-- Task --
Leave out the pictures and repeat every record exactly.

────────────────

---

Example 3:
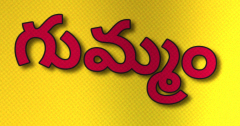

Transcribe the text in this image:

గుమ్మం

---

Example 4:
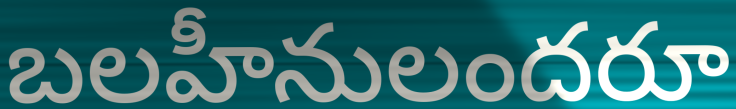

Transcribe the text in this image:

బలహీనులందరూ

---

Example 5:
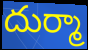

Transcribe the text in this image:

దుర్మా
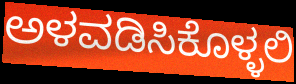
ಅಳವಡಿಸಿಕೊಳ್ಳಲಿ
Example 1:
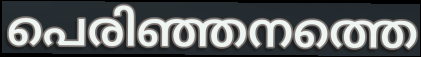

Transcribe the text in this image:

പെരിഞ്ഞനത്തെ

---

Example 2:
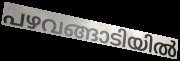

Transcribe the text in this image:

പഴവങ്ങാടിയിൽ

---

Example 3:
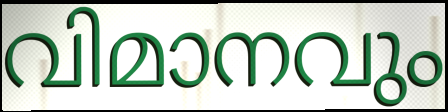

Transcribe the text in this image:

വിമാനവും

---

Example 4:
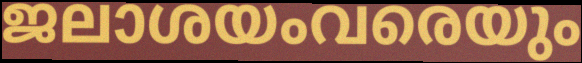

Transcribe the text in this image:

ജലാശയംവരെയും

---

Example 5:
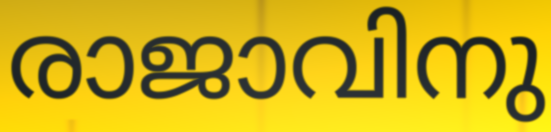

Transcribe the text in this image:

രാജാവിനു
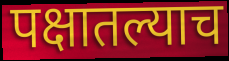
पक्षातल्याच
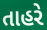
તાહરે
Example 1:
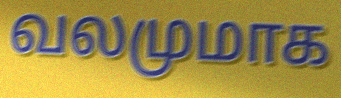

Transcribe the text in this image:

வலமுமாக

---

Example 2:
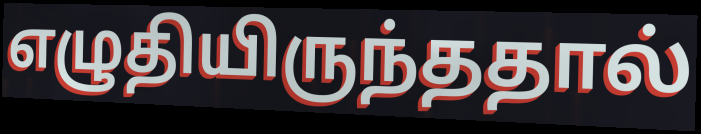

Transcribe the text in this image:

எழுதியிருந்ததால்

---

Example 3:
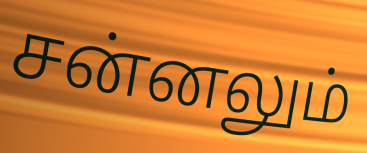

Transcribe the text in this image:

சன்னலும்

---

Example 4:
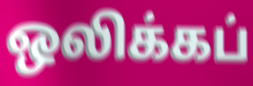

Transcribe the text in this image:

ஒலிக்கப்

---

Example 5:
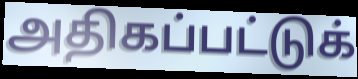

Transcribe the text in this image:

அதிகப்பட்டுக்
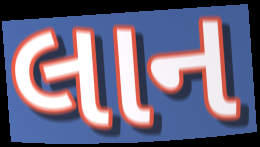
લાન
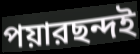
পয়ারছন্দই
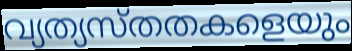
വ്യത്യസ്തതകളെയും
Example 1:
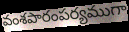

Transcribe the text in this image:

────────────────

-- Finished exercise --
---

Example 3:

Transcribe the text in this image:

గుమ్మం

---

Example 4:

Transcribe the text in this image:

బలహీనులందరూ

---

Example 5:

Transcribe the text in this image:

దుర్మా
ಅಳವಡಿಸಿಕೊಳ್ಳಲಿ
Example 1:

Transcribe the text in this image:

പെരിഞ്ഞനത്തെ

---

Example 2:

Transcribe the text in this image:

പഴവങ്ങാടിയിൽ

---

Example 3:

Transcribe the text in this image:

വിമാനവും

---

Example 4:

Transcribe the text in this image:

ജലാശയംവരെയും

---

Example 5:

Transcribe the text in this image:

രാജാവിനു
पक्षातल्याच
તાહરે
Example 1:

Transcribe the text in this image:

வலமுமாக

---

Example 2:

Transcribe the text in this image:

எழுதியிருந்ததால்

---

Example 3:

Transcribe the text in this image:

சன்னலும்

---

Example 4:

Transcribe the text in this image:

ஒலிக்கப்

---

Example 5:

Transcribe the text in this image:

அதிகப்பட்டுக்
લાન
পয়ারছন্দই
വ്യത്യസ്തതകളെയും
Example 1:

Transcribe the text in this image:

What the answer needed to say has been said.